Election 1944: PA vote fight is close in hard coal area; Luzerne is ‘pivotal’

The Pittsburgh Press (October 24, 1944)

americavotes1944

Vote fight is close in hard coal area; Luzerne is ‘pivotal’

Union seeks to swing miners for Dewey and GOP leaders are mildly hopeful
By Kermit McFarland, Pittsburgh Press staff writer

Wilkes-Barre, Pennsylvania –
The political prophets are beginning to think that the result of the presidential election may well hang on how the two candidates do in Pennsylvania and New York.

And the result in Pennsylvania will depend in part on how the vote goes in this county of Luzerne – the third most populous in the state and a county the politicians believe to be “pivotal.” That is, they see a chance for Luzerne to swing either way.

By rule of thumb, this and the other counties in the anthracite area are Roosevelt counties. But there is some evidence to show that the rule of thumb may be no good this time.

Miner vote important

The way the county goes, you get to feel after you have explored the possibilities with the leading political minds of the area, will depend a great deal on how much the Republicans can dent the miner vote, up to now pretty solid for Franklin D. Roosevelt.

The prospect is not appealing to the Dewey backers here. So far, there is no evidence to show that it has been dented appreciably.

But the officers of the United Mine Workers, at the instance of John L. Lewis, are pro-Dewey.

Most of them, to date, have contributed nothing to the Dewey campaign except hip service and the gesture of wearing a Dewey-Bricker button on their coat lapels.

GOP hopeful

A few have been trying actively to round up Dewey votes among the miners, apparently with not much success at this writing. But the Republicans have hopes that, just before the election, the union officials will turn on the heat.

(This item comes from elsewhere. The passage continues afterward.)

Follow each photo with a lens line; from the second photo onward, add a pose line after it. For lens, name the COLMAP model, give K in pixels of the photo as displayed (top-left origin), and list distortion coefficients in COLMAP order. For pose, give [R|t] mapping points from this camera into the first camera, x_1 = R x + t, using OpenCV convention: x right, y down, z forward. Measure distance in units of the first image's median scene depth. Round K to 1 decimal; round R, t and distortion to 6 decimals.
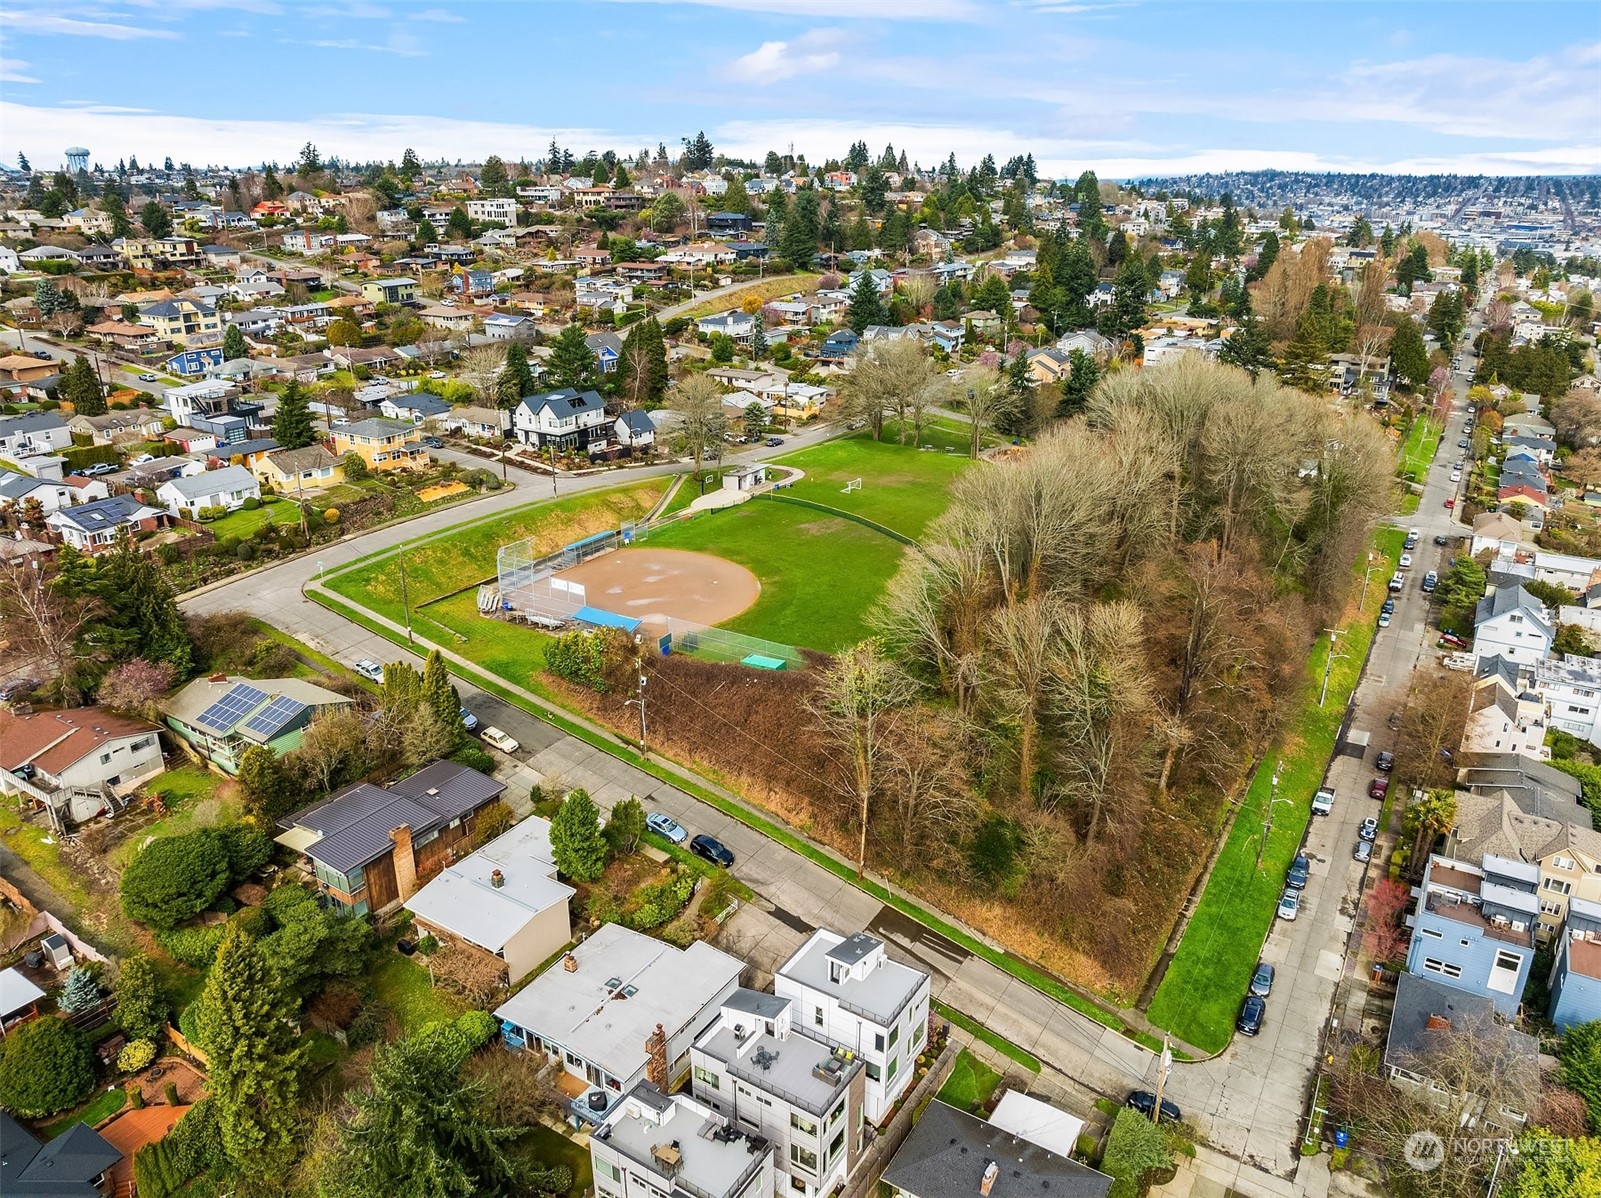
lens RADIAL K [[1133.6, 0, 810.1], [0, 1133.6, 600.8], [0, 0, 1]] dist [-0.038029, 0.001677]
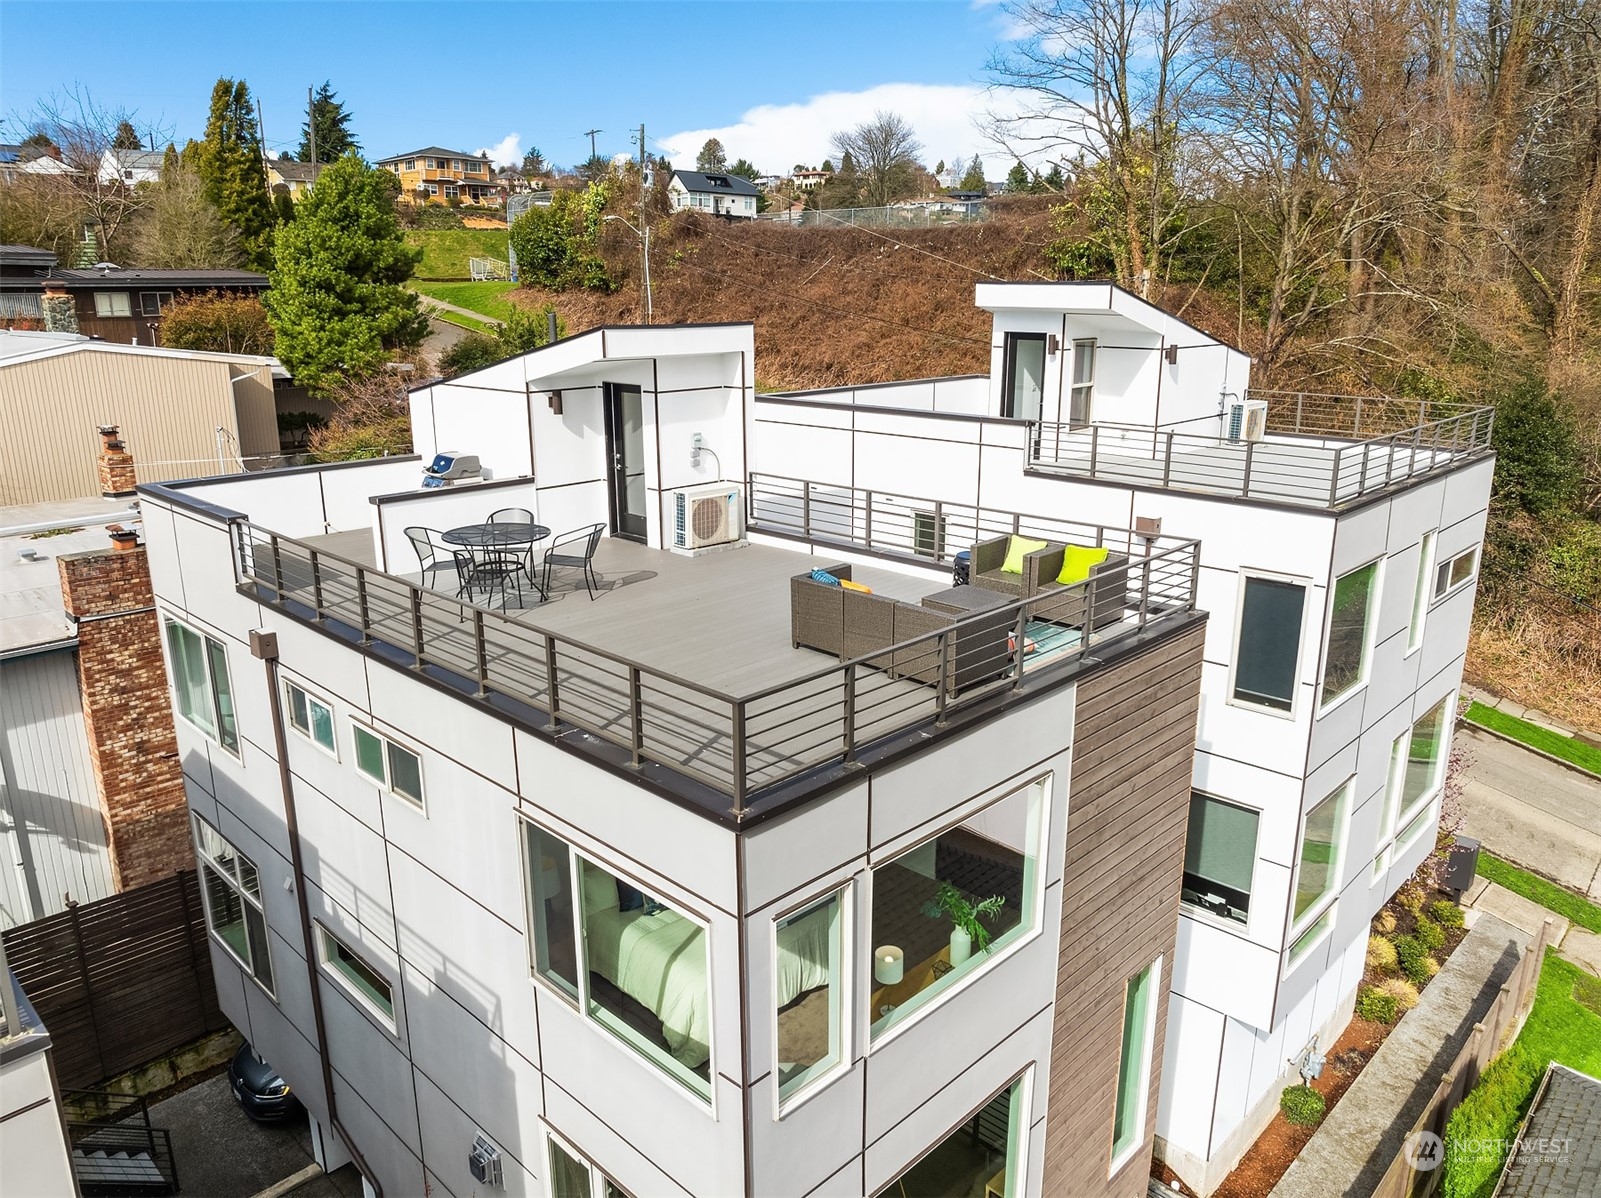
lens RADIAL K [[1133.6, 0, 810.1], [0, 1133.6, 600.8], [0, 0, 1]] dist [-0.038029, 0.001677]
pose [[0.978524, 0.051423, -0.199613, 0.026376], [-0.071517, 0.992925, -0.094794, 0.376254], [0.193326, 0.107034, 0.975279, 0.763544]]
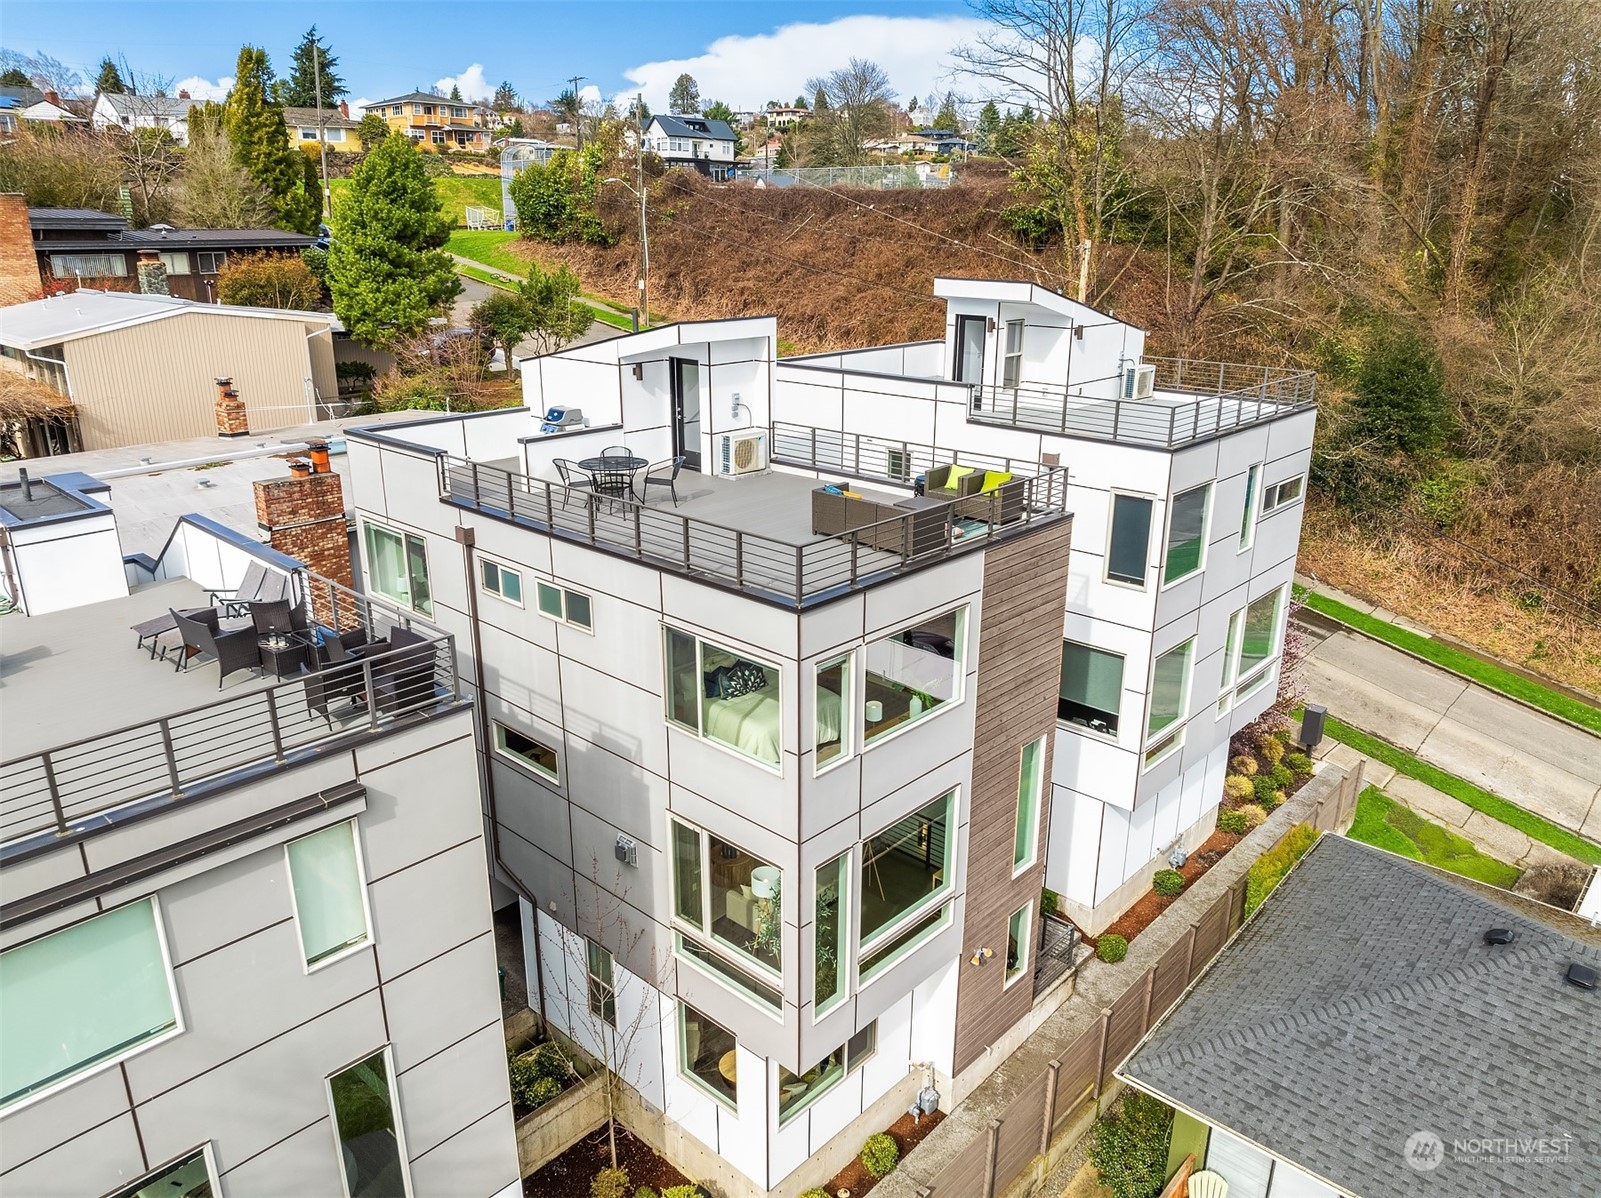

They point out that the assignment of work in the mines is no longer under the control of the mine bosses. It is under the control of the union. And, they think, if the union officials will go to work in genuine style, they will be able to deflect a sufficient percentage of the mine vote to Governor Dewey to turn the Roosevelt majority here into a slight Dewey majority.

Perhaps they are too wistful about it, but some of them, experienced political workers in the coal patches, believe they can achieve that “dent.” They don’t hope for much more.

Want Lewis to act

Whether or not the union officials will make a real effort to produce, they are not saying. Republicans hope John L. Lewis quietly will put out the word, that he will do this with no fanfare and that he will do it just before election, too late for countermoves to take effect.

The Republicans all seem to feel that their situation in the coal patches is not quite as bad, whatever the United Mine Workers officials eventually do, as it was four years ago.

What mild defections do exist among the miners are not due, it is apparent, to the influence of Mr. Lewis. They are due to other factors which have worked to the advantage of the Republicans among the older generations of “nationals” who have developed an opposition to the President because of shortcomings they think they see in his policies toward their ancestral lands. This is more apparent among the people of Italian extraction than any others.

Polish question is issue

So far, there is nothing to indicate any material opposition to Mr. Roosevelt among the Polish groups. The most the Republicans have accomplished, they themselves believe, has been to create some doubt in the minds of a segment of these groups.

They are directing an intensive campaign at the Polish sections. Among other things they are arguing that the President, in his Saturday night speech to the Foreign Policy Association, did not mention the Polish question.

Editorial quoted

An editorial in a Republican newspaper here summed up the Republican argument: “What is America’s foreign policy, if any, relative to the status of Poland?”

And:

The emphasis for Roosevelt laid on the recognition his administration extended to the Soviet government in 1933 assumes added significance in view of his silence on the Polish question.

That is the Republican line with respect to the large and potent Polish groups.

Whether or not it will work, the Republicans don’t know. Up to now, it hasn’t done much good.